Principal Investigator(s): Katherine East, Inga Zasada, R. Paul Schreiner, and Michelle Moyer

Project Duration: 2015-2017


Meloidogyne hapla is the most prevalent plant-parasitic nematode in Washington state wine grape vineyards. Understanding the developmental dynamics of M. hapla can improve the timing of diagnostic sampling and nematicide application.
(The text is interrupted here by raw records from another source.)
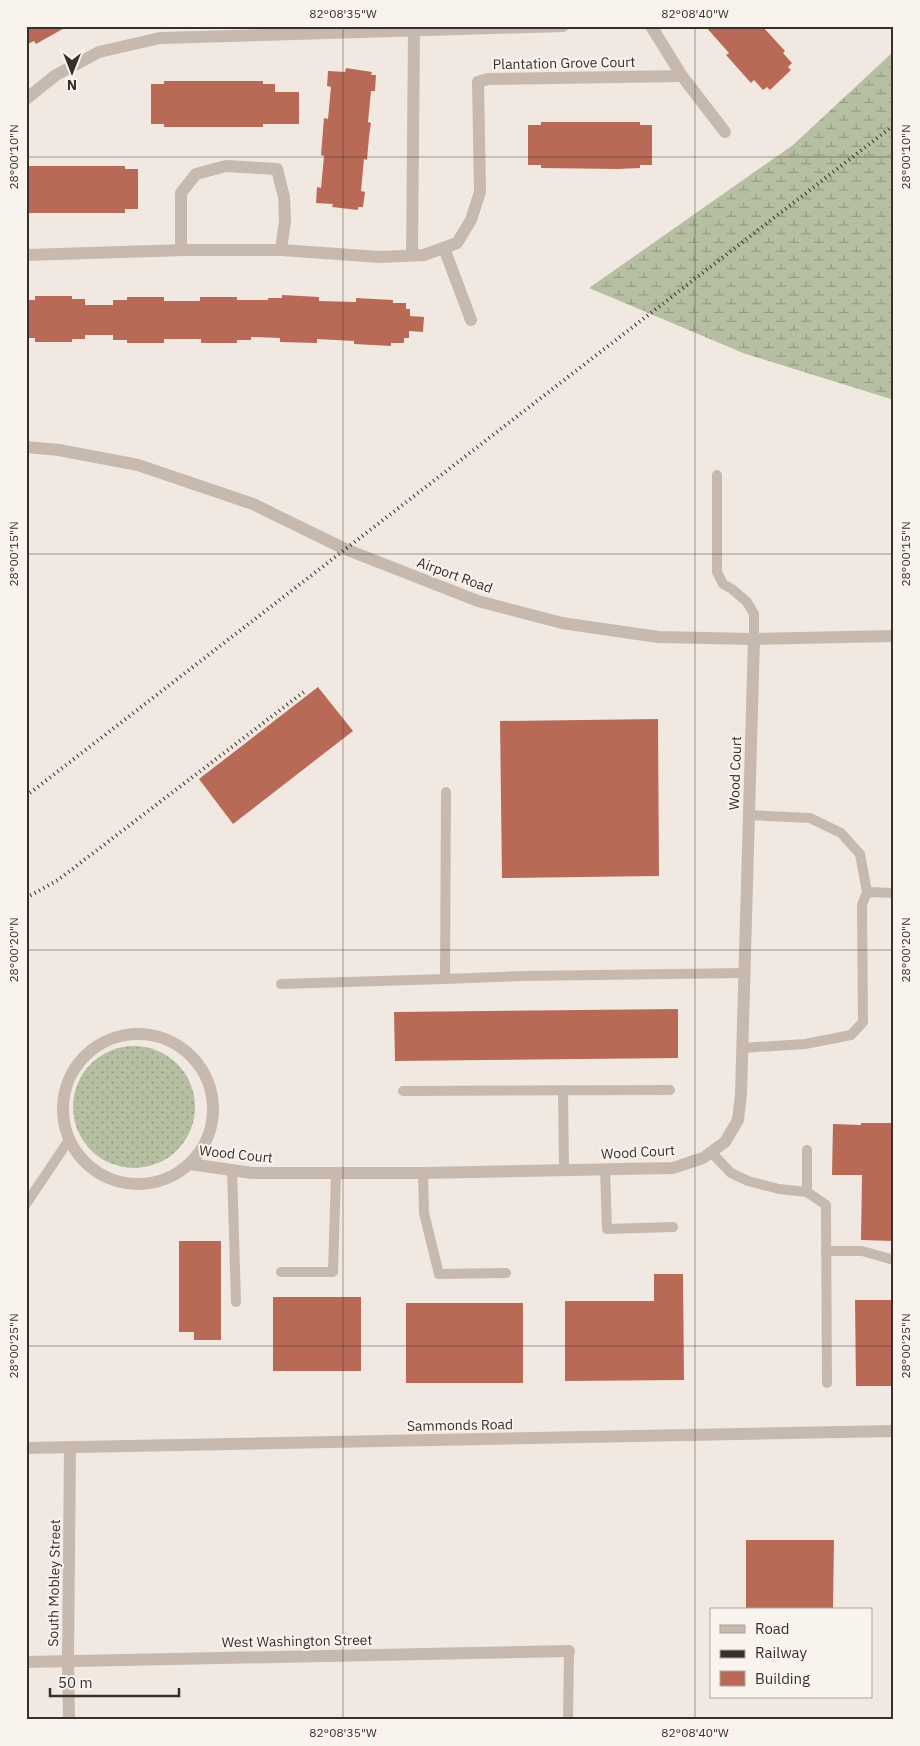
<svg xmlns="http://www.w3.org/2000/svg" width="920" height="1746" font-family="'IBM Plex Sans',sans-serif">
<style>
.grass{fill:url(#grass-dots)}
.wetland{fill:url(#wetland-marsh)}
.building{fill:#b96a57}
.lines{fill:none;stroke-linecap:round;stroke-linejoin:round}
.service{stroke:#c8b9ae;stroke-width:10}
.minor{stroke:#c8b9ae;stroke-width:12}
.tertiary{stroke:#c8b9ae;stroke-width:12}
.rail{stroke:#382f2c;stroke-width:4;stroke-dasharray:1 4;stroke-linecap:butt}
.ticks{fill:none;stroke:#382f2c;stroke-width:1;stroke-opacity:0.45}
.labels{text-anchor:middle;stroke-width:4;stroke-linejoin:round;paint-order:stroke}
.street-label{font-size:14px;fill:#382f2c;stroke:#f9f3ed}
.neatline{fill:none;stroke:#382f2c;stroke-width:2}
.ticks-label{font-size:12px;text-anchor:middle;fill:#382f2c}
</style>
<defs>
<pattern id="grass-dots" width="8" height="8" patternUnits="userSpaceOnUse" patternTransform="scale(1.25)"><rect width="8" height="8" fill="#b7bfa2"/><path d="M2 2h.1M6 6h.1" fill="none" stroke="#969c84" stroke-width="1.8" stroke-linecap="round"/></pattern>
<pattern id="wetland-marsh" width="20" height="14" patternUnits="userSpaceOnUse" patternTransform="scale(1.25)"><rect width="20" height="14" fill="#b7bfa2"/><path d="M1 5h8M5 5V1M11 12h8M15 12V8" fill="none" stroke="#969c84"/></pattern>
</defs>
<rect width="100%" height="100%" fill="#f1e9e1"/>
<!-- grass -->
<circle class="grass" cx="134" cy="1107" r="61"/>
<!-- wetland -->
<path class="wetland" d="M 894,51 L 894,400 L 743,353 L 589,288 L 793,145 Z"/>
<!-- building -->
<g class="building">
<path d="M 26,26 L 68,26 L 36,44 L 34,41 L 26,45 Z"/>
<path d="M 705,26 L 762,26 L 785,51 L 783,53 L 792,63 L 788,67 L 791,70 L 770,90 L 767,87 L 763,90 L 754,80 L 751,83 L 726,55 L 729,53 Z"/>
<path d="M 346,68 L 372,72 L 371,75 L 376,75 L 375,91 L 371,91 L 368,122 L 371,123 L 369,137 L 367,160 L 364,159 L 361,191 L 365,192 L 363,207 L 358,207 L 358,210 L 332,207 L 333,204 L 316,203 L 317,187 L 321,188 L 324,156 L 321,155 L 324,118 L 328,119 L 331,87 L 327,86 L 328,71 L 345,72 Z"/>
<path d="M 164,81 L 263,81 L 263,84 L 275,84 L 275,92 L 299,92 L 299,124 L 263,124 L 263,127 L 164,127 L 164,124 L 151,124 L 151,84 L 164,84 Z"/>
<path d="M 541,122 L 640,122 L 640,125 L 652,125 L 652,165 L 640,165 L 640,168 L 617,169 L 541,168 L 541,165 L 528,165 L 528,125 L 541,125 Z"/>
<path d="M 26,166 L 125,166 L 125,169 L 138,169 L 138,209 L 125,209 L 125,213 L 26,213 Z"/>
<path d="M 282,295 L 319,297 L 319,301 L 356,302 L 356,298 L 393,300 L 393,303 L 406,303 L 406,309 L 410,309 L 410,316 L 424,317 L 423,332 L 409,331 L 409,338 L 404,338 L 404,343 L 391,343 L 391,346 L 354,344 L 354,341 L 317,339 L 317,343 L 280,342 L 280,338 L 251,337 L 251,340 L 237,340 L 237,343 L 201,343 L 201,339 L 164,339 L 164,343 L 127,343 L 127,340 L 113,340 L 113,335 L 85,335 L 85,339 L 72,339 L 72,342 L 35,342 L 35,338 L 26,338 L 26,300 L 35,300 L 35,296 L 72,296 L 72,299 L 85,299 L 85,305 L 113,305 L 113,300 L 127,300 L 127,297 L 164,297 L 164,301 L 200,301 L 200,297 L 237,297 L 237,300 L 268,300 L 268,298 L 282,298 Z"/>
<path d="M 318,687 L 353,731 L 233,824 L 199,779 Z"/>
<path d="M 658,719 L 659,876 L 502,878 L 500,721 Z"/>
<path d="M 678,1009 L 678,1058 L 395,1061 L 394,1012 Z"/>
<path d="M 861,1123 L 894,1123 L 894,1241 L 861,1240 L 862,1175 L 832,1175 L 833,1124 L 861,1125 Z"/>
<path d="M 179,1241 L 221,1241 L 221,1340 L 194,1340 L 194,1332 L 179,1332 Z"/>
<path d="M 654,1274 L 683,1274 L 684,1380 L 565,1381 L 565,1301 L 654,1301 Z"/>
<rect x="273" y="1297" width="88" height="74"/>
<path d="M 855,1300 L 894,1300 L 894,1386 L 856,1386 Z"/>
<rect x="406" y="1303" width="117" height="80"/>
<path d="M 746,1540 L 834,1540 L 833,1610 L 746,1610 Z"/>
</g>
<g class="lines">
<!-- service -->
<g class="service">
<path d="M 717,475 L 717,572 L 723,584 L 732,589 L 747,602 L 754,614 L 754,639"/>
<path d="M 446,792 L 445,979 L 523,976 L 744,973"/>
<path d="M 749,815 L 810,818 L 841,833 L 860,854 L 867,892"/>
<path d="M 281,984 L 445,979"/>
<path d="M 742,1048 L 805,1044 L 851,1035 L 863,1022 L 862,905 L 867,892 L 894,893"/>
<path d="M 563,1090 L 564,1170"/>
<path d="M 403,1091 L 670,1090"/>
<path d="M 807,1150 L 807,1192"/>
<path d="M 711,1152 L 731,1173 L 748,1181 L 779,1189 L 807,1192 L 826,1205 L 827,1383"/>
<path d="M 605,1169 L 607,1229 L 673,1227"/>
<path d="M 232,1170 L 236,1302"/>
<path d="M 423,1173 L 424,1213 L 439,1274 L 506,1273"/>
<path d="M 26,1204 L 69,1140"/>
<path d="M 826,1251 L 862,1251 L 894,1260"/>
<path d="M 281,1272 L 333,1272 L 336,1173"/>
<path d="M 568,1720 L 569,1651"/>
</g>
<!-- minor -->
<g class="minor">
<path d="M 651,26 L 682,76 L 725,132"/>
<path d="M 26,99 L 56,75 L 99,52 L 160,38 L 563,26"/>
<path d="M 444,248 L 471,320"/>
<path d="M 181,250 L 181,193 L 196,174 L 226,166 L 277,169 L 284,197 L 285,221 L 281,250"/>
<path d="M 26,255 L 185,250 L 281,250 L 380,257 L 424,255 L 457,243 L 471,220 L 480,192 L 478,82 L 488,79 L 682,76"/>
<path d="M 412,255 L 414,31"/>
<circle cx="138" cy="1109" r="75"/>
<path d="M 190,1164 L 252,1173 L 423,1173 L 673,1168 L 703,1158 L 725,1142 L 738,1120 L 741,1094 L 754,639"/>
<path d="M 26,1662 L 569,1651"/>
<path d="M 69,1720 L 68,1661 L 70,1447"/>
</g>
<!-- tertiary -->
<g class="tertiary">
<path d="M 26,447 L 59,450 L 138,465 L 253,504 L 345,549 L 478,601 L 562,623 L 658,637 L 754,639 L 894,636"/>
<path d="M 26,1448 L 894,1431"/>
</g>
<!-- rail -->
<g class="rail">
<path d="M 26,796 L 894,125"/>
<path d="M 26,898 L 58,880 L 305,691"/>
</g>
</g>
<!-- ticks -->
<path class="ticks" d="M 343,26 L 343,1720M 695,26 L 695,1720M 26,157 L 894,157M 26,554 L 894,554M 26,950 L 894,950M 26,1346 L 894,1346"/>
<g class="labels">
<!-- street labels -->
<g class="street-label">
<text transform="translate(564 63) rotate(-1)" y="5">Plantation Grove Court</text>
<text transform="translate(455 575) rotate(20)" y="5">Airport Road</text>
<text transform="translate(735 773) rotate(-88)" y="5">Wood Court</text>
<text transform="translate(638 1152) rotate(-3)" y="5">Wood Court</text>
<text transform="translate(236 1154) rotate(6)" y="5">Wood Court</text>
<text transform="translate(460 1425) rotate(-1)" y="5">Sammonds Road</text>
<text transform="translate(54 1583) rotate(-89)" y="5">South Mobley Street</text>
<text transform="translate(297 1641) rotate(-1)" y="5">West Washington Street</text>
</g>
</g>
<!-- border -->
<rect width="920" height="1746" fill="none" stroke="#f9f3ed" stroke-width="55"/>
<!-- legend -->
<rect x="710" y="1608" width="162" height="90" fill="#f9f3ed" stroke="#aca5a0"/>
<rect x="720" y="1625" width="25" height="8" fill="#c8b9ae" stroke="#aca5a0"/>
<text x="755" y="1634" font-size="15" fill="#382f2c">Road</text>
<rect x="720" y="1650" width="25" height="8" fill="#382f2c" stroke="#aca5a0"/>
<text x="755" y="1658" font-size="15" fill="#382f2c">Railway</text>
<rect x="720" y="1671" width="25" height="15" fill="#b96a57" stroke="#aca5a0"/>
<text x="755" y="1684" font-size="15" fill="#382f2c">Building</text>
<!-- north arrow -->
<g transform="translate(72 72) rotate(180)" stroke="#f9f3ed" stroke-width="4" paint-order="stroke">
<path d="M0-4L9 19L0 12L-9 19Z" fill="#382f2c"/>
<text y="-8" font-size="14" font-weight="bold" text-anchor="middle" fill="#382f2c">N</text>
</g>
<!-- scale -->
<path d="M50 1688v8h129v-8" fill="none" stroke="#382f2c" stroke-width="2.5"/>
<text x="58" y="1688" font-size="15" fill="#382f2c" stroke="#f9f3ed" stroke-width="4" paint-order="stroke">50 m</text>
<rect x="28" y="28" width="864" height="1690" class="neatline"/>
<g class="ticks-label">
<text x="343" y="18">82°08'35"W</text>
<text x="695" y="18">82°08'40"W</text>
<text transform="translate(906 157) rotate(-90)" y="4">28°00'10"N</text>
<text transform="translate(14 157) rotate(-90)" y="4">28°00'10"N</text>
<text transform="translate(906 554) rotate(-90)" y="4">28°00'15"N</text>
<text transform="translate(14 554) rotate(-90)" y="4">28°00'15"N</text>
<text transform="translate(14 950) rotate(-90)" y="4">28°00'20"N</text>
<text transform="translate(906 950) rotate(-90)" y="4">28°00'20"N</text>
<text transform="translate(906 1346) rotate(-90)" y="4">28°00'25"N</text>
<text transform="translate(14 1346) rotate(-90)" y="4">28°00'25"N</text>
<text x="343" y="1737">82°08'35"W</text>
<text x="695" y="1737">82°08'40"W</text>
</g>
</svg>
Three Vitis vinifera vineyards in Washington were sampled March 2015 to March 2017 to determine the developmental dynamics of M. hapla by measuring second-stage juveniles (J2) in soil, eggs and adult females in roots, and fine root tips. A model of M. hapla J2 development based on soul growing degree days using a base temperature (Tb) of 0*C (GDD soil) and a start date of 1 March was developed. This model was validated at two additional vineyards in Washington and was robust with R2 values >0.74. M. hapla has one generation per year and overwinters primarily as the J2 infective stage. Juvenile populations declined after 1 March, reaching their lowest density in early July and reaching a maximum density over the winter. M. hapla egg and root tip densities reached a maximum in early August. The number of females per root tip did not vary throughout the year. A single generation with defined peaks in J2 population densities will allow for specific timing of nematicide interventions.